Where are we from? From our parents, certainly, and their parents. As we go further back, we come from cities, states, countries, and geographic areas. Going back even further, we come from modern humans and the planet Earth. This book begins in Norway, briefly touches on early world history, then settles on Norwegian and American history. Early Norwegian history reveals what the Engelsen genetics survived, including harsh weather, unusual geography, deadly plagues, political unrest, and famines. A brief look at American history explains when and why Norwegian immigrants left Norway, what they endured, and what opportunities they sought in a new land. Like Anna and Engel, the book finally settles in the Pacific Northwest, with a look back at early fur traders, missionaries, American pioneers, Native Americans, and Euro-American immigrants in that area. The book scope narrows from the Pacific Northwest to Oregon Territory, Washington Territory, and early Clarke County, Washington, before ending in Washougal, Clark County, Washington. It ends in Washougal because the author's grandmother, Alice Engelsen, was born there in 1889 on the family's 160-acre homestead. It's also where the family lived in the Joseph Gibbons Donation Land Claim after selling their homestead.

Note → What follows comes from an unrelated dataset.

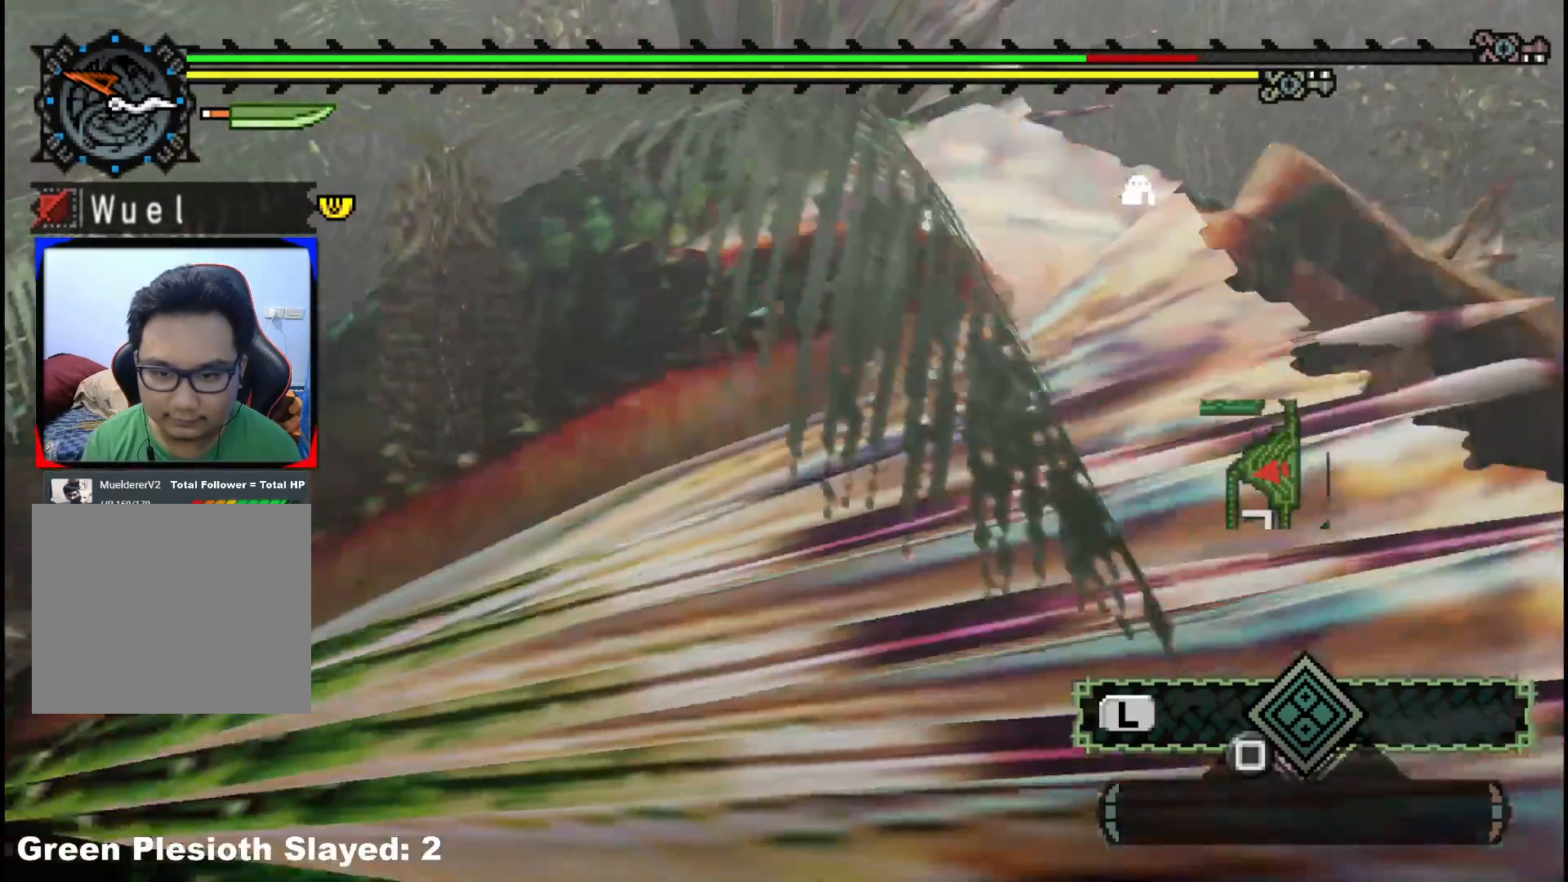
{"buttons": ["B"], "left_stick": "up", "right_stick": "center", "events": [[117, "Y", "up"], [133, "left_stick", "up"], [233, "B", "down"], [367, "B", "up"], [433, "B", "down"]]}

Homesteads and Donation Land Claims are given family names and help distinguish who arrived before and after 1862. The story of Washougal starts with early visitors and settlers in the 1800s. It continues to a platted town in 1880, an incorporated city in 1908, and ends with Washougal highlights today. Family trees added to the book describe early life in Washougal from census records on lifespans, occupations, numbers of marriages, age differences in husbands and wives, the number of children, and the number surviving to adulthood. Engelsen business associates, witnesses, neighbors, acquaintances, and possible friends started the author's interest in these family trees. Obituaries included in the book help describe family connections and lifestyles in the late 1800s and early 1900s. How people lived then can often inspire how we live today. The image collection in the back of the book helps the reader visualize the setting, clarify descriptions, and personalize the people. In the Appendix, the timelines for Norway, America, world, and religious history further describe the past and provide context for the lifespans and lifestyles of our ancestors.
About the author
Susan Tripp, BA, MS Psy, is a wife, mother, grandmother, credentialed teacher, business owner, community volunteer, and past Mayor of La Mirada, California. Susan was born in Long Beach and grew up in Newport Beach, California. She began singing in school choirs in first grade and continued through college to church choirs. In high school, she traveled to Europe with the Newport Beach Youth Chorale and was the lead in the musical Mame. Susan and her husband, Rolan Tripp, DVM, share a passion for helping dogs, cats, and people enjoy the best relationships possible. They owned the La Mirada Animal Hospital for ten years and have started other pet behavior-related businesses such as AnimalBehavior.net in 2001 and PetHappiness.net in 2017. Susan is the author of pet-related articles, books, and training curricula. Her specialty is early puppy and kitten development and training. Susan and Rolan moved to Vancouver, Washington, in 2012. Susan's interest in family history surprised her in 2017 when she discovered her paternal grandmother was born and raised about 10 miles from her current home. Susan soon learned that her great-grandparents, Anna and Engel Engelsen, were Norwegian immigrant farmers. They became U.S. citizens and settled on a 160-acre homestead near Mt. Norway in Washougal, Washington, in 1886. As Susan researched her Engelsen family history and the town of Washougal, her curiosity spread to her Norwegian roots, American history, and more. This book is the story of the author's deep desire to honor her family, leave a legacy, and grow in her Christian faith.